The question says:
If $f(x) = ax^2 + bx + c$ have real roots and it's coefficients are of positive integers, then
(A) $f(x) = 0$ always have real roots
(B) $\left|f\left(\frac pq\right)\right| \geq\frac {1}{q^2}$; $p,q \in I$
(C) If $a.c=1$, then equation must have exactly one root $\alpha$ such that $[\alpha]=-1$, where $[.]$ is greatest integer function
(D) Equation have rational roots
I was able to prove (A) and (C) as right, and (D) as wrong, but can't seem to figure out on how to correctly proceed with (B), which is correct according to the answer key.
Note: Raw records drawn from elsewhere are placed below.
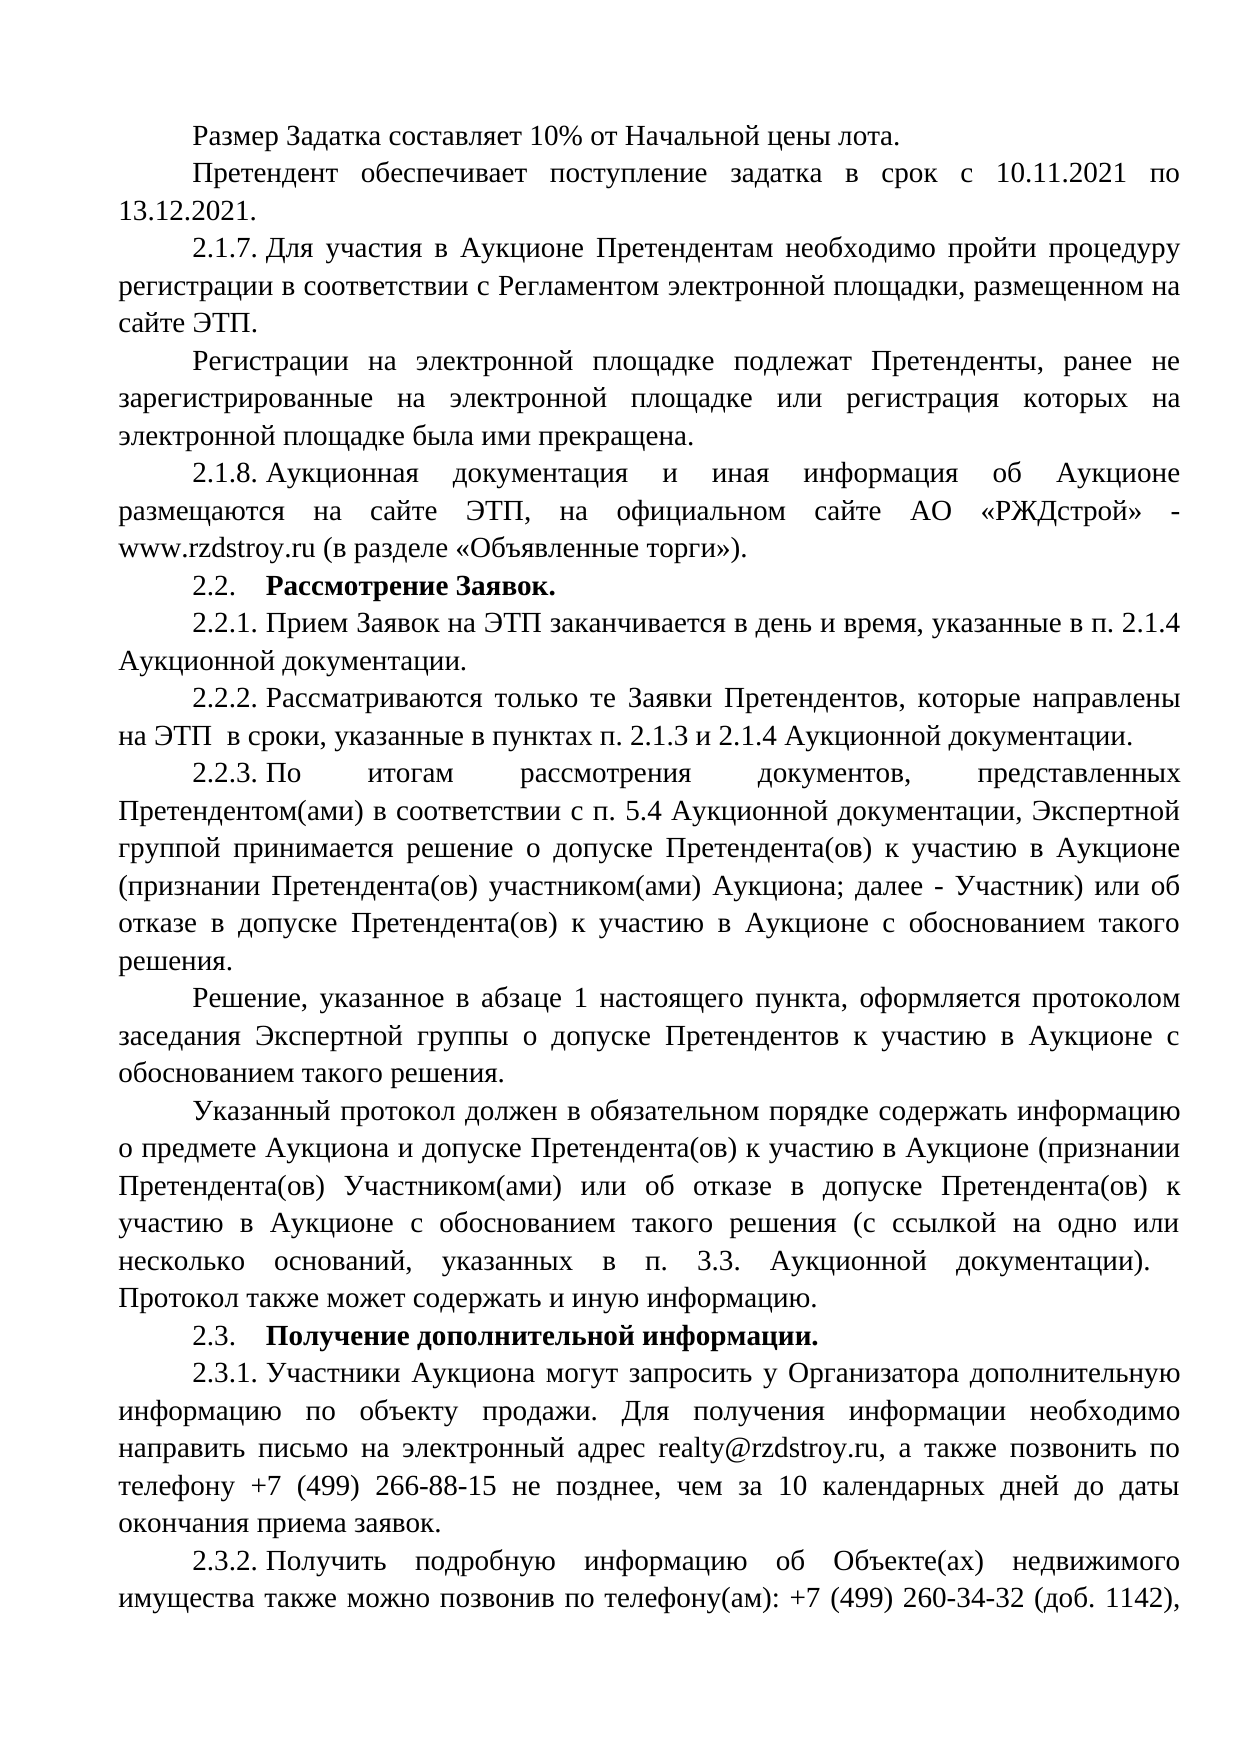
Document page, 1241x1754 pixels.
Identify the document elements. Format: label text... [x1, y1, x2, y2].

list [118, 1540, 1181, 1615]
text Указанный протокол должен в обязательном порядке содержать информацию о предмете Аукциона и допуске Претендента(ов) к участию в Аукционе (признании Претендента(ов) Участником(ами) или об отказе в допуске Претендента(ов) к участию в Аукционе с обоснованием такого решения (с ссылкой на одно или несколько оснований, указанных в п. 3.3. Аукционной документации). Протокол также может содержать и иную информацию. [118, 1090, 1181, 1315]
list Аукционная документация и иная информация об Аукционе размещаются на сайте ЭТП, на официальном сайте АО «РЖДстрой» - www.rzdstroy.ru (в разделе «Объявленные торги»). [118, 453, 1181, 565]
list Получение дополнительной информации. [118, 1315, 1181, 1353]
list Прием Заявок на ЭТП заканчивается в день и время, указанные в п. 2.1.4 Аукционной документации. [118, 603, 1181, 678]
text Регистрации на электронной площадке подлежат Претенденты, ранее не зарегистрированные на электронной площадке или регистрация которых на электронной площадке была ими прекращена. [118, 340, 1181, 453]
list Участники Аукциона могут запросить у Организатора дополнительную информацию по объекту продажи. Для получения информации необходимо направить письмо на электронный адрес realty@rzdstroy.ru, а также позвонить по телефону +7 (499) 266-88-15 не позднее, чем за 10 календарных дней до даты окончания приема заявок. [118, 1353, 1181, 1540]
list Рассматриваются только те Заявки Претендентов, которые направлены на ЭТП в сроки, указанные в пунктах п. 2.1.3 и 2.1.4 Аукционной документации. [118, 678, 1181, 753]
text Решение, указанное в абзаце 1 настоящего пункта, оформляется протоколом заседания Экспертной группы о допуске Претендентов к участию в Аукционе с обоснованием такого решения. [118, 978, 1181, 1090]
list По итогам рассмотрения документов, представленных Претендентом(ами) в соответствии с п. 5.4 Аукционной документации, Экспертной группой принимается решение о допуске Претендента(ов) к участию в Аукционе (признании Претендента(ов) участником(ами) Аукциона; далее - Участник) или об отказе в допуске Претендента(ов) к участию в Аукционе с обоснованием такого решения. [118, 753, 1181, 978]
list Рассмотрение Заявок. [118, 565, 1181, 603]
text Претендент обеспечивает поступление задатка в срок с 10.11.2021 по 13.12.2021. [118, 153, 1181, 228]
text Размер Задатка составляет 10% от Начальной цены лота. [118, 115, 1181, 153]
list Для участия в Аукционе Претендентам необходимо пройти процедуру регистрации в соответствии с Регламентом электронной площадки, размещенном на сайте ЭТП. [118, 228, 1181, 340]
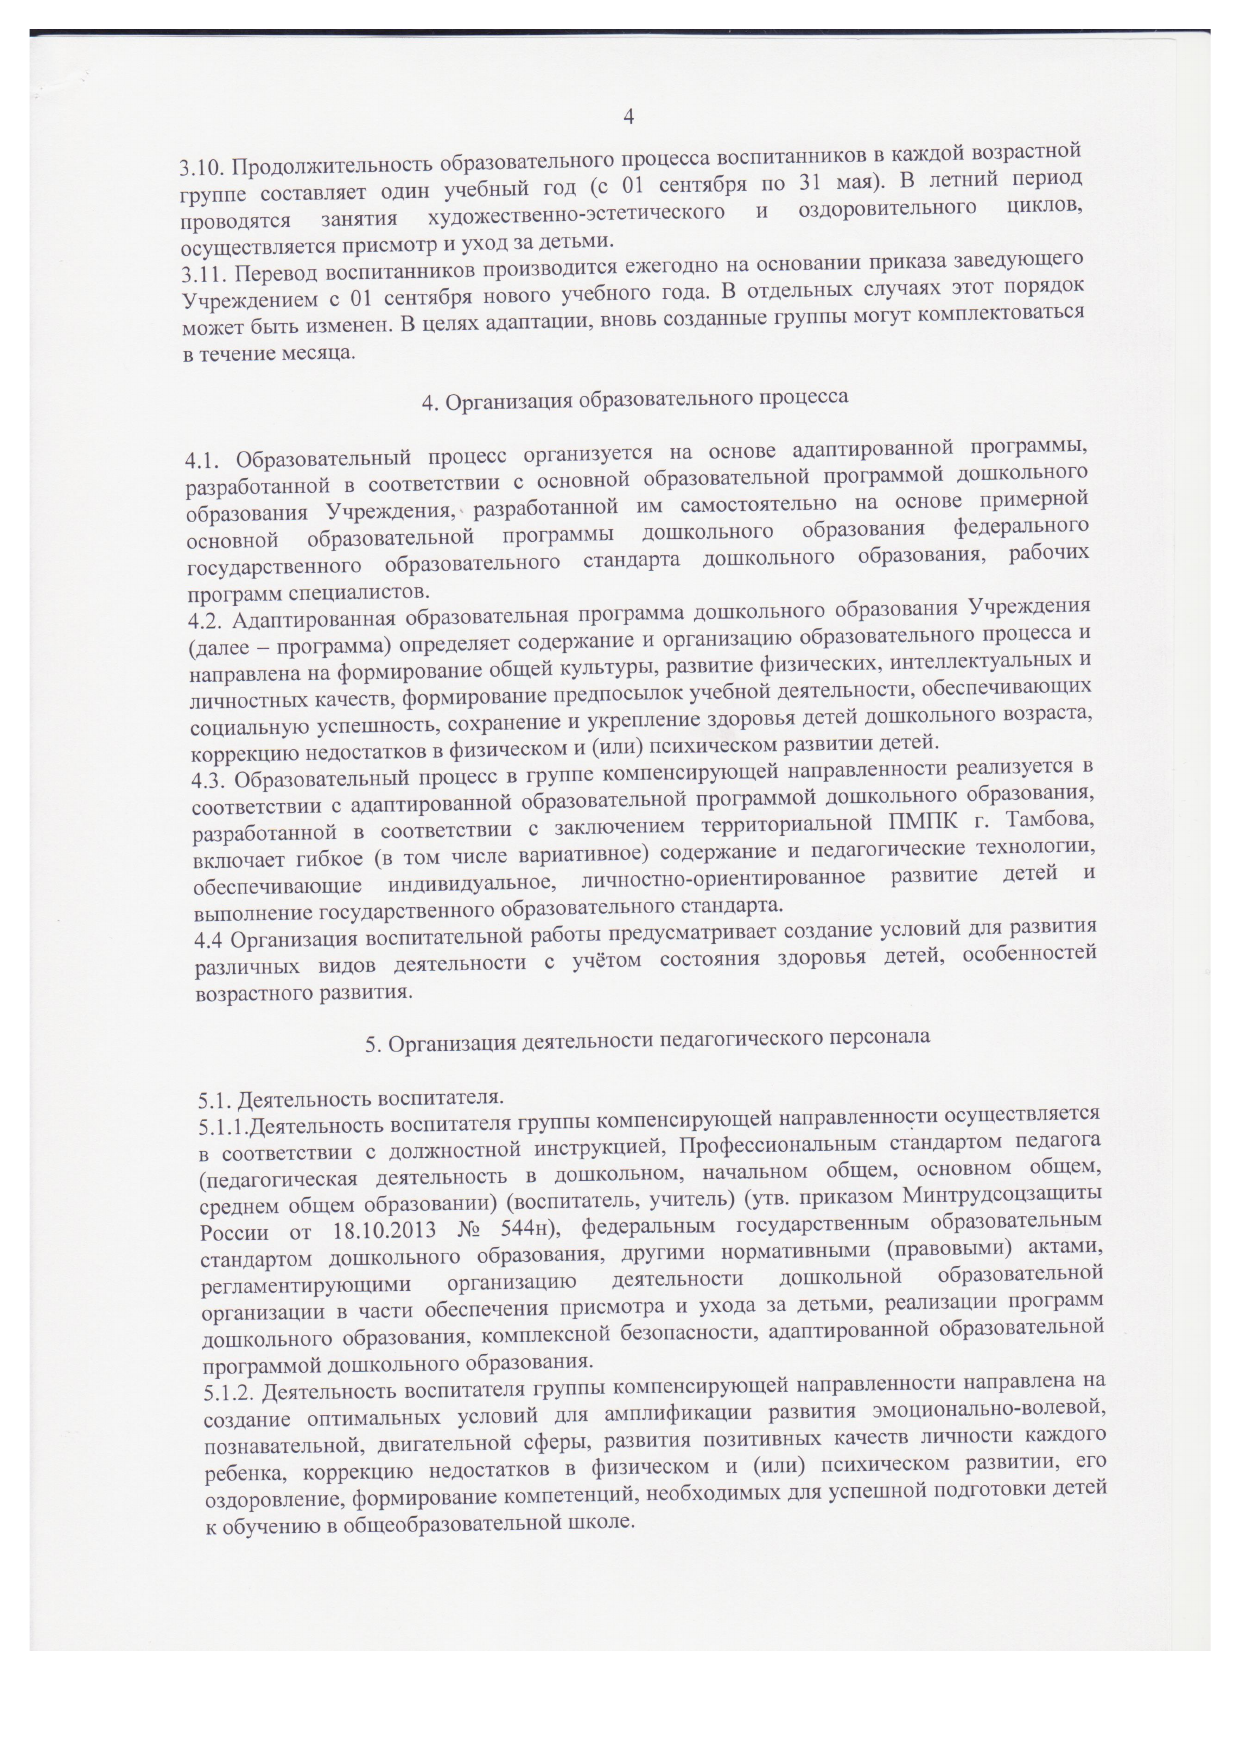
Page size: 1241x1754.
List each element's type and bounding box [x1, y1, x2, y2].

picture [29, 29, 1211, 1651]
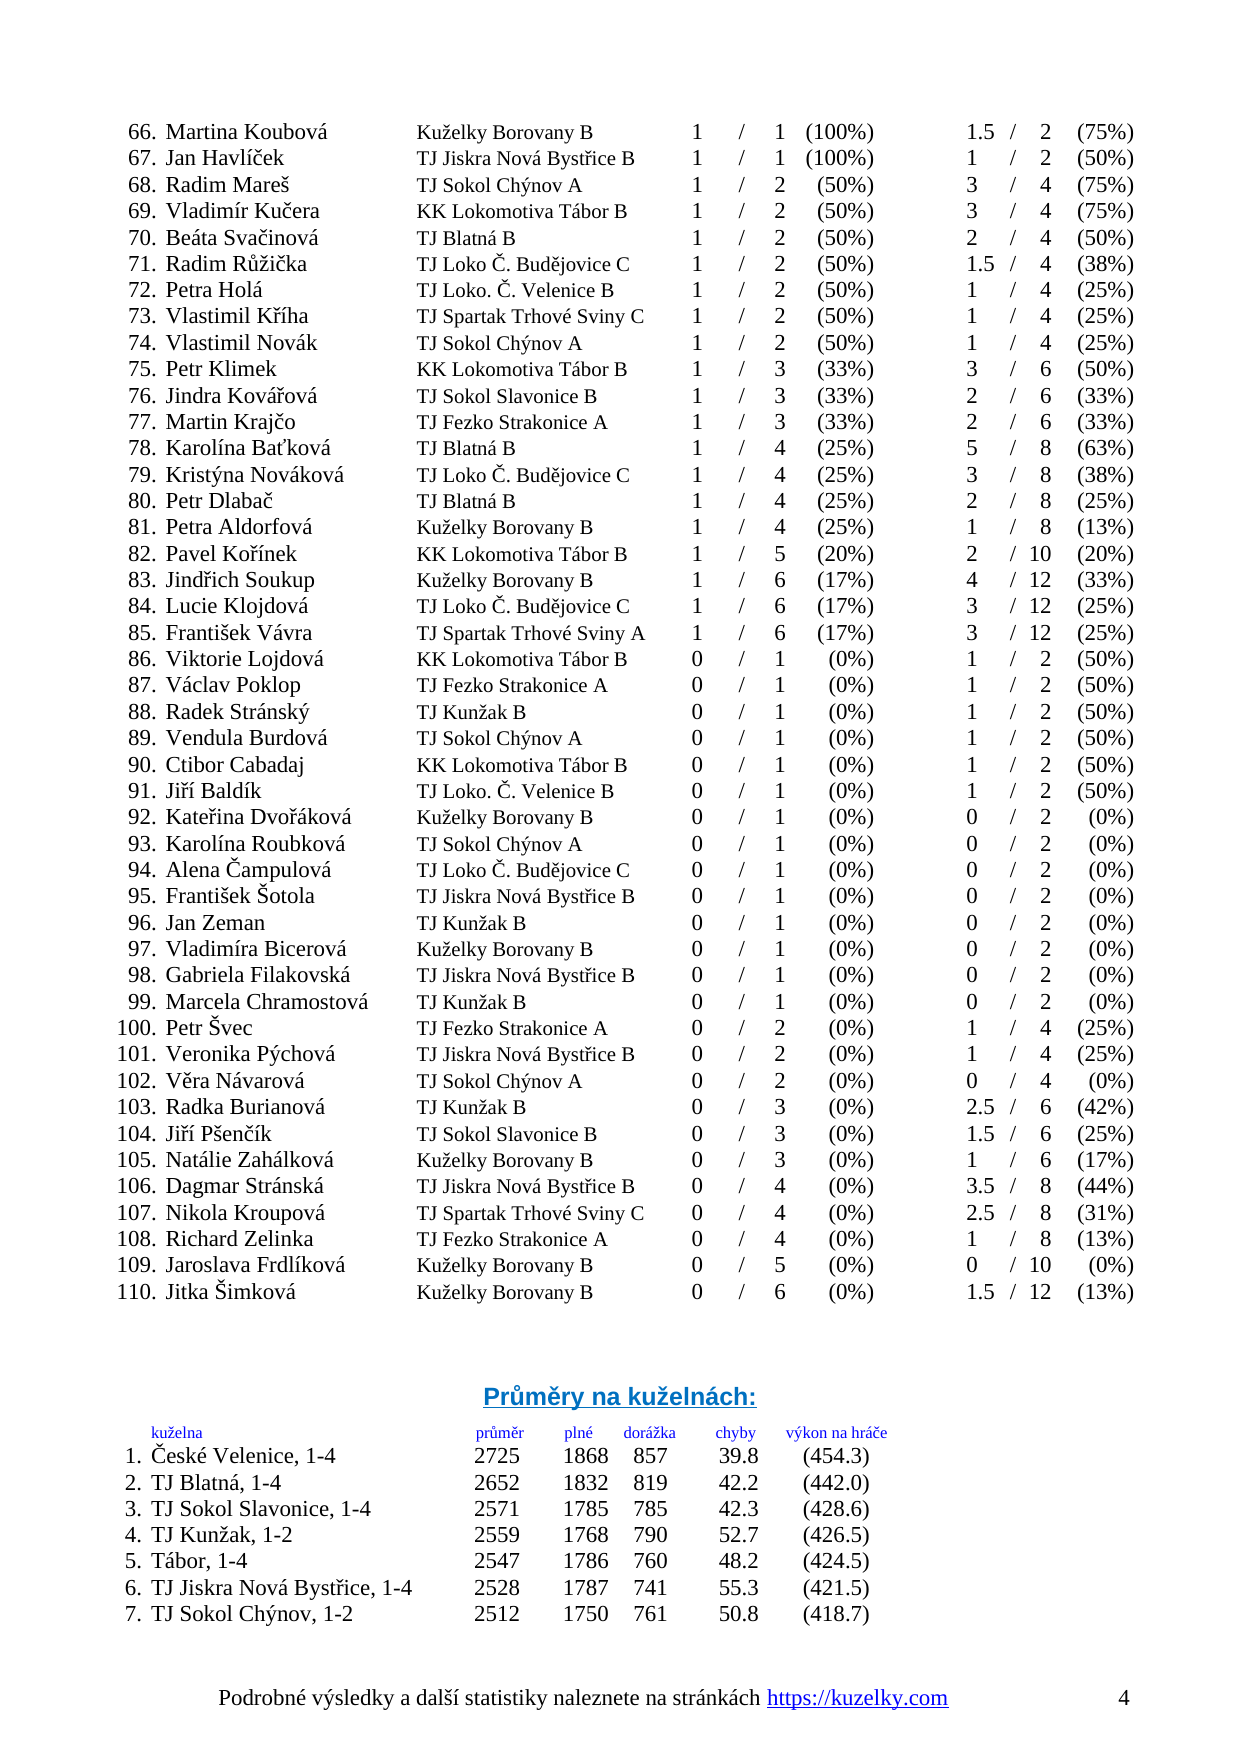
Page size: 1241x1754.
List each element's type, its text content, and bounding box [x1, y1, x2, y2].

text 107. Nikola Kroupová TJ Spartak Trhové Sviny C 0 / 4 (0%) 2.5 / 8 (31%) [106, 1199, 1134, 1225]
text 78. Karolína Baťková TJ Blatná B 1 / 4 (25%) 5 / 8 (63%) [106, 434, 1134, 461]
text 6. TJ Jiskra Nová Bystřice, 1-4 2528 1787 741 55.3 (421.5) [106, 1574, 1134, 1600]
text 79. Kristýna Nováková TJ Loko Č. Budějovice C 1 / 4 (25%) 3 / 8 (38%) [106, 461, 1134, 487]
text 88. Radek Stránský TJ Kunžak B 0 / 1 (0%) 1 / 2 (50%) [106, 698, 1134, 724]
text 91. Jiří Baldík TJ Loko. Č. Velenice B 0 / 1 (0%) 1 / 2 (50%) [106, 777, 1134, 803]
text 82. Pavel Kořínek KK Lokomotiva Tábor B 1 / 5 (20%) 2 / 10 (20%) [106, 540, 1134, 566]
text 4. TJ Kunžak, 1-2 2559 1768 790 52.7 (426.5) [106, 1521, 1134, 1548]
text 95. František Šotola TJ Jiskra Nová Bystřice B 0 / 1 (0%) 0 / 2 (0%) [106, 882, 1134, 909]
text 80. Petr Dlabač TJ Blatná B 1 / 4 (25%) 2 / 8 (25%) [106, 487, 1134, 513]
text 102. Věra Návarová TJ Sokol Chýnov A 0 / 2 (0%) 0 / 4 (0%) [106, 1067, 1134, 1093]
text 101. Veronika Pýchová TJ Jiskra Nová Bystřice B 0 / 2 (0%) 1 / 4 (25%) [106, 1041, 1134, 1067]
text 71. Radim Růžička TJ Loko Č. Budějovice C 1 / 2 (50%) 1.5 / 4 (38%) [106, 250, 1134, 276]
text 66. Martina Koubová Kuželky Borovany B 1 / 1 (100%) 1.5 / 2 (75%) [106, 118, 1134, 144]
text 68. Radim Mareš TJ Sokol Chýnov A 1 / 2 (50%) 3 / 4 (75%) [106, 171, 1134, 197]
text 87. Václav Poklop TJ Fezko Strakonice A 0 / 1 (0%) 1 / 2 (50%) [106, 672, 1134, 698]
text 97. Vladimíra Bicerová Kuželky Borovany B 0 / 1 (0%) 0 / 2 (0%) [106, 935, 1134, 961]
text 98. Gabriela Filakovská TJ Jiskra Nová Bystřice B 0 / 1 (0%) 0 / 2 (0%) [106, 961, 1134, 988]
text 108. Richard Zelinka TJ Fezko Strakonice A 0 / 4 (0%) 1 / 8 (13%) [106, 1225, 1134, 1251]
text 110. Jitka Šimková Kuželky Borovany B 0 / 6 (0%) 1.5 / 12 (13%) [106, 1278, 1134, 1304]
text 89. Vendula Burdová TJ Sokol Chýnov A 0 / 1 (0%) 1 / 2 (50%) [106, 724, 1134, 751]
text 106. Dagmar Stránská TJ Jiskra Nová Bystřice B 0 / 4 (0%) 3.5 / 8 (44%) [106, 1172, 1134, 1199]
text kuželna průměr plné dorážka chyby výkon na hráče [106, 1423, 1134, 1442]
text 73. Vlastimil Kříha TJ Spartak Trhové Sviny C 1 / 2 (50%) 1 / 4 (25%) [106, 303, 1134, 329]
text 1. České Velenice, 1-4 2725 1868 857 39.8 (454.3) [106, 1442, 1134, 1468]
text 72. Petra Holá TJ Loko. Č. Velenice B 1 / 2 (50%) 1 / 4 (25%) [106, 276, 1134, 303]
text Průměry na kuželnách: [94, 1382, 1145, 1411]
text 81. Petra Aldorfová Kuželky Borovany B 1 / 4 (25%) 1 / 8 (13%) [106, 513, 1134, 540]
text 94. Alena Čampulová TJ Loko Č. Budějovice C 0 / 1 (0%) 0 / 2 (0%) [106, 856, 1134, 882]
text 83. Jindřich Soukup Kuželky Borovany B 1 / 6 (17%) 4 / 12 (33%) [106, 566, 1134, 592]
text 103. Radka Burianová TJ Kunžak B 0 / 3 (0%) 2.5 / 6 (42%) [106, 1093, 1134, 1119]
text 3. TJ Sokol Slavonice, 1-4 2571 1785 785 42.3 (428.6) [106, 1495, 1134, 1521]
text 96. Jan Zeman TJ Kunžak B 0 / 1 (0%) 0 / 2 (0%) [106, 909, 1134, 935]
text 92. Kateřina Dvořáková Kuželky Borovany B 0 / 1 (0%) 0 / 2 (0%) [106, 803, 1134, 830]
text 69. Vladimír Kučera KK Lokomotiva Tábor B 1 / 2 (50%) 3 / 4 (75%) [106, 197, 1134, 223]
text 109. Jaroslava Frdlíková Kuželky Borovany B 0 / 5 (0%) 0 / 10 (0%) [106, 1251, 1134, 1278]
text 74. Vlastimil Novák TJ Sokol Chýnov A 1 / 2 (50%) 1 / 4 (25%) [106, 329, 1134, 355]
text 70. Beáta Svačinová TJ Blatná B 1 / 2 (50%) 2 / 4 (50%) [106, 223, 1134, 250]
text 90. Ctibor Cabadaj KK Lokomotiva Tábor B 0 / 1 (0%) 1 / 2 (50%) [106, 751, 1134, 777]
text 5. Tábor, 1-4 2547 1786 760 48.2 (424.5) [106, 1548, 1134, 1574]
text 75. Petr Klimek KK Lokomotiva Tábor B 1 / 3 (33%) 3 / 6 (50%) [106, 355, 1134, 382]
text 85. František Vávra TJ Spartak Trhové Sviny A 1 / 6 (17%) 3 / 12 (25%) [106, 619, 1134, 645]
text 104. Jiří Pšenčík TJ Sokol Slavonice B 0 / 3 (0%) 1.5 / 6 (25%) [106, 1119, 1134, 1146]
text 67. Jan Havlíček TJ Jiskra Nová Bystřice B 1 / 1 (100%) 1 / 2 (50%) [106, 144, 1134, 171]
text 84. Lucie Klojdová TJ Loko Č. Budějovice C 1 / 6 (17%) 3 / 12 (25%) [106, 592, 1134, 619]
text 2. TJ Blatná, 1-4 2652 1832 819 42.2 (442.0) [106, 1468, 1134, 1495]
text 105. Natálie Zahálková Kuželky Borovany B 0 / 3 (0%) 1 / 6 (17%) [106, 1146, 1134, 1172]
text 100. Petr Švec TJ Fezko Strakonice A 0 / 2 (0%) 1 / 4 (25%) [106, 1014, 1134, 1041]
text 86. Viktorie Lojdová KK Lokomotiva Tábor B 0 / 1 (0%) 1 / 2 (50%) [106, 645, 1134, 672]
text 93. Karolína Roubková TJ Sokol Chýnov A 0 / 1 (0%) 0 / 2 (0%) [106, 830, 1134, 856]
text 76. Jindra Kovářová TJ Sokol Slavonice B 1 / 3 (33%) 2 / 6 (33%) [106, 382, 1134, 408]
text 77. Martin Krajčo TJ Fezko Strakonice A 1 / 3 (33%) 2 / 6 (33%) [106, 408, 1134, 434]
text 99. Marcela Chramostová TJ Kunžak B 0 / 1 (0%) 0 / 2 (0%) [106, 988, 1134, 1014]
text 7. TJ Sokol Chýnov, 1-2 2512 1750 761 50.8 (418.7) [106, 1600, 1134, 1627]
I tried using $A.M. >= G.M.$ with $aq^2$ and $cq^2$, along with knowing that $b^2 > 4ac$ but didn't seem to get anywhere.
Any hints or suggestions are most welcome for (B).
Thank you!
Since $a,b,c$ are odd, we have that:
$$f\left(\frac{p}{q}\right)=\frac{ap^2+bpq+cq^2}{q^2}\tag{1}$$
Now, we'll show that, since $a,b,c$ are odd integers and $p,q$ are integers with $\gcd(p,q)=1$, then $ap^2+bpq+cq^2$ is always odd, and hence never zero.
If both $p,q$ is odd, then $$ap^2+bpq+cq^2=\text{odd }+\text{ odd }+\text{ odd}=\text{odd.}$$
If exactly one of $p,q$ is odd, then $$ap^2+bpq+cq^2=\text{even }+\text{ even }+\text{ odd}=\text{odd.}$$
So we have that $\left|ap^2+bpq+cq^2\right|\geq 1,$ and hence $$\left|f\left(\frac{p}q\right)\right|=\frac{\left|ap^2+bpq+cq^2\right|}{q^2}\geq\frac{1}{q^2}$$
This also means that $f$ has no rational root.
You can prove (C) from (D) if you take another approach to $D$.
For example, $b^2-4ac\equiv 5\pmod{8}$ when $a,b,c$ are odd integers, and thus is never the square of an integer, and thus no root is rational. So from (1) we see that $|f(p/q)|\geq 1/q^2.$